I'm attempting to do a date_histogram aggregation on a date_range field now that it is supported in 7.4.1. This works well for fully defined date ranges (the first document in my example), but I have a large number of documents that have an undefined end point (value is null, second document in my example). When I run a date_histogram aggregation that includes those documents, I get an out of memory error. I have been looking for a way to limit the buckets created in the query, but without luck. I've also tried to use a date_range aggregation on the fields to attempt to limit the potential buckets, but that caused cast exceptions.

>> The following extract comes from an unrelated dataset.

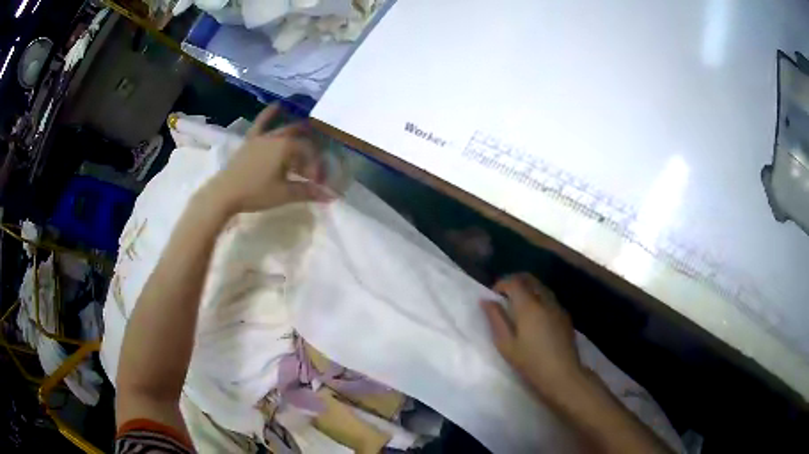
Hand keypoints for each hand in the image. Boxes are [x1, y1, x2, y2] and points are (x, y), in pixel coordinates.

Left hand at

Basically I'm attempting to find all of the months up to now that these documents cover/touch. I'd like to see buckets from 2017-10-01 to 2019-11-01 (as of the time of this topic being written).

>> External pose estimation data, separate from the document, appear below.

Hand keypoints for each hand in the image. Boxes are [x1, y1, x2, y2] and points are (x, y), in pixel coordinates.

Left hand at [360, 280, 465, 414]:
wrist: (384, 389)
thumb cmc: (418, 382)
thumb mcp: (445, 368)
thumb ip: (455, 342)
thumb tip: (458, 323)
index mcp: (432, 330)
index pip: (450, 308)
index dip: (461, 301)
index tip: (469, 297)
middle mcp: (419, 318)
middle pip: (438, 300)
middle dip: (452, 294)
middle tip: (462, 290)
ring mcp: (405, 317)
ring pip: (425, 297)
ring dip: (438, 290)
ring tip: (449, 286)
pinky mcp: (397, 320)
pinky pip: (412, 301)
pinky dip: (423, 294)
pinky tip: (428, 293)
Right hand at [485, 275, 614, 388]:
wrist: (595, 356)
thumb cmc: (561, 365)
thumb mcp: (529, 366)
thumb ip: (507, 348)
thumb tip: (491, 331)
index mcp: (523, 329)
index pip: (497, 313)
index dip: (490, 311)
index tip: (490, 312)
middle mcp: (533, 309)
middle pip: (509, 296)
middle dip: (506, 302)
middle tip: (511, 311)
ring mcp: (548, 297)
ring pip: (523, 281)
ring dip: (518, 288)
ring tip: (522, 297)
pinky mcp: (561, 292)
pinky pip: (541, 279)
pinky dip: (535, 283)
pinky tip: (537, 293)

Here is a test case with only 2 documents:
PUT test
{
"settings": {
"number_of_shards": 1,
"number_of_replicas": 1
},
"mappings": {
"properties": {
"active_range": {
"type": "date_range",
"format": "yyyy-MM-dd"
}
}
}
}
POST test/_doc/
{
"active_range": {
"gte": "2017-10-10",
"lte": "2018-10-10"
}
}
POST test/_doc/
{
"active_range": {
"gte": "2017-10-10",
"lte": null
}
}
Now that the index is setup, run the following aggregation to see the problem:
GET test/_search
{
"size": 0,
"aggs": {
"active": {
"date_histogram": {
"field": "active_range",
"calendar_interval": "month"
}
}
}
}
Any suggestions would be greatly appreciated.